▸ Data
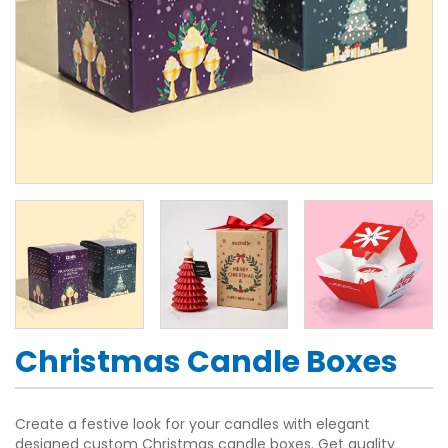
Christmas Candle Boxes
Create a festive look for your candles with elegant
designed custom Christmas candle boxes. Get quality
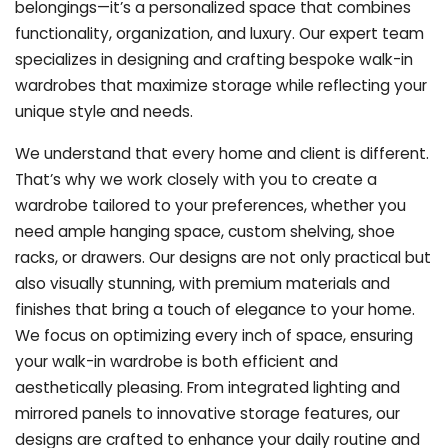
belongings—it’s a personalized space that combines
functionality, organization, and luxury. Our expert team
specializes in designing and crafting bespoke walk-in
wardrobes that maximize storage while reflecting your
unique style and needs.
We understand that every home and client is different.
That’s why we work closely with you to create a
wardrobe tailored to your preferences, whether you
need ample hanging space, custom shelving, shoe
racks, or drawers. Our designs are not only practical but
also visually stunning, with premium materials and
finishes that bring a touch of elegance to your home.
We focus on optimizing every inch of space, ensuring
your walk-in wardrobe is both efficient and
aesthetically pleasing. From integrated lighting and
mirrored panels to innovative storage features, our
designs are crafted to enhance your daily routine and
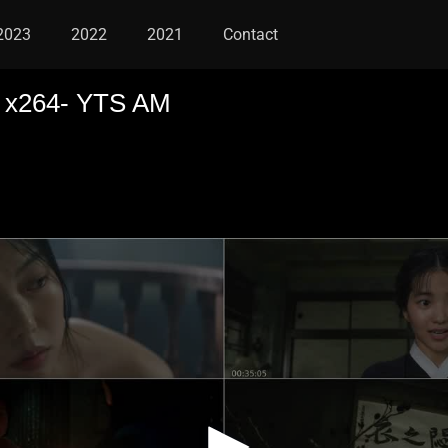
2023
2022
2021
Contact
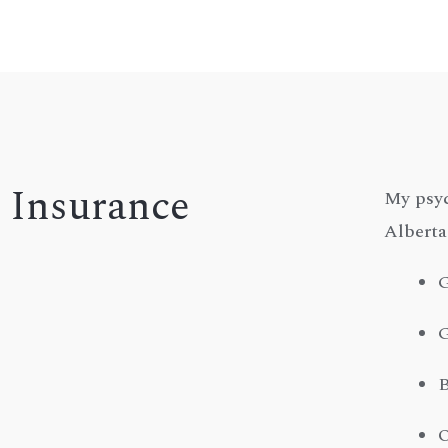
Insurance
My psyc
Alberta
G
G
B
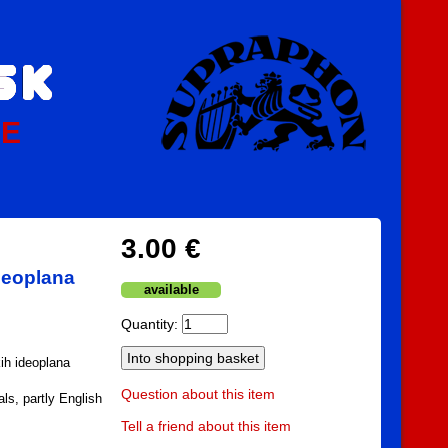
PE
3.00 €
deoplana
available
Quantity:
ih ideoplana
Question about this item
ls, partly English
Tell a friend about this item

▸ Work to complete
Copy out the text read from every page in the material above, line for line, without the pictures.

▸ Exercise response
Christmas Candle Boxes
Create a festive look for your candles with elegant
designed custom Christmas candle boxes. Get quality
belongings—it’s a personalized space that combines
functionality, organization, and luxury. Our expert team
specializes in designing and crafting bespoke walk-in
wardrobes that maximize storage while reflecting your
unique style and needs.
We understand that every home and client is different.
That’s why we work closely with you to create a
wardrobe tailored to your preferences, whether you
need ample hanging space, custom shelving, shoe
racks, or drawers. Our designs are not only practical but
also visually stunning, with premium materials and
finishes that bring a touch of elegance to your home.
We focus on optimizing every inch of space, ensuring
your walk-in wardrobe is both efficient and
aesthetically pleasing. From integrated lighting and
mirrored panels to innovative storage features, our
designs are crafted to enhance your daily routine and
2023
2022
2021
Contact
Insurance
My psyc
Alberta
G
G
B
PE
3.00 €
deoplana
available
Quantity:
ih ideoplana
Question about this item
ls, partly English
Tell a friend about this item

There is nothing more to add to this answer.